Let $p$ be a prime and let $f(x) \in F[x]$ have degree $p$. Let $K$ be the splitting field for $f(x)$ over $F$. Suppose $[K:F] =tp$ for some $t \in \mathbb{N}$. Prove that $f(x)$ is irreducible over $F$.
Here's what I have so far.
Suppose not. Suppose instead that $f(x)$ is reducible. Then $f(x) = g(x)h(x)$ for nonconstant $p(x),q(x) \in F[x]$. Since $p$ is prime, then WLOG $\deg(g(x)) = p-1$ and $\deg(h(x)) = 1$. Assume also that $h(x)$ is monic. Then $h(x)=x-\psi$ for some $\psi\in F$. This means $\psi$ is a root of $f(x)$ in $F$. Since $K$ is the splitting field for $f(x)$, we know
$$F \subseteq F(\psi) \subseteq K$$
Therefore,
\begin{equation} [K:F]=[K:F(\psi)][F(\psi): F] = tp \end{equation}
The chain of inclusions is actually strict, i.e.

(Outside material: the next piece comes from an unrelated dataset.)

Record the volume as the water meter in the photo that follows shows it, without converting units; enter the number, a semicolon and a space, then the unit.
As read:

$$F \subset F(\psi) \subset K$$
and this is because $f(x)$ has more than just $\psi$ as a root, by our reducibility assumption. So neither $K/F(\psi)$ nor $F(\psi)/F$ are trivial extensions. Now,
$$[F(\psi):F] < p \implies [F(\psi):F] \leq t$$
because $p$ is prime. Also, we claim $[K: F(\psi)] \geq p$. To see this, observe that $[K:F(\psi)] < p \implies [F(\psi):F] > t \implies [F(\psi):F] = tp$, which is a contradiction. Hence, $[K:F(\psi)] \geq p$. And so $[F(\psi): F] = t$. And so $[K:F(\psi)] = p$.
Where do I go from here?
As I noted in comments, your argument is incorrect from the start, as you assume that if $f$ is not irreducible, then it must have a linear factor. That is not true.

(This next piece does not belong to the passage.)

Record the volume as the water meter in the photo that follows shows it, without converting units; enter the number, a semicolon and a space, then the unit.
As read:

Claim. If $f(x)\in F[x]$ is separable and has degree $k$, then its splitting field has degree over $F$ dividing $k!$.
Proof. The splitting field is Galois over $F$; and the Galois group acts on the roots of $f$; since the splitting field is generated by the roots of $f$ action of any element of the Galois group is completely determined by the action on the roots. Thus, the Galois group is isomorphic to a subgroup of $S_k$, hence has order dividing $k!$.

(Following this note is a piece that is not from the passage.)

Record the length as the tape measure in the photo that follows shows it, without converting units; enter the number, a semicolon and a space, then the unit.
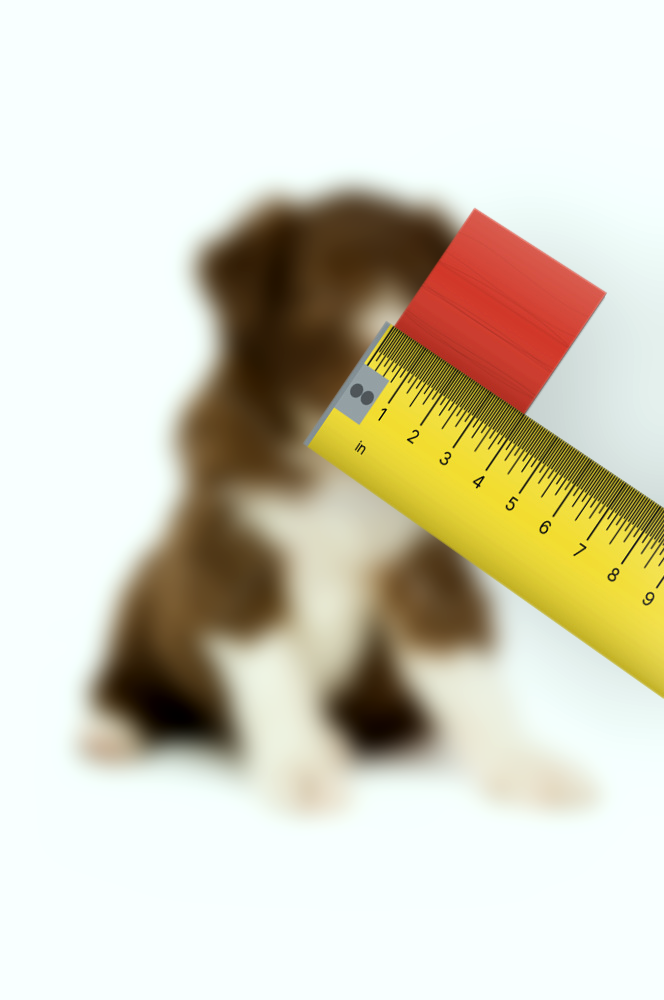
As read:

Now let $f(x)$ have degree $p$. If $f(x)$ is reducible, $f(x) = g(x)h(x)$ with $\deg(g)=k\lt p$, $\deg(h)=\ell\lt p$, then the splitting field $L$ of $g$ has degree dividing $k!$; and $K$ is the splitting field of $h$ over $L$, so $[K:L]\mid \ell!$. Therefore, $[K:F]=[K:L][L:F]\mid \ell!k!$. In particular, since both $\ell$ and $k$ are strictly smaller than $p$, $p\nmid \ell!k!$.
The result now follows by contrapositive.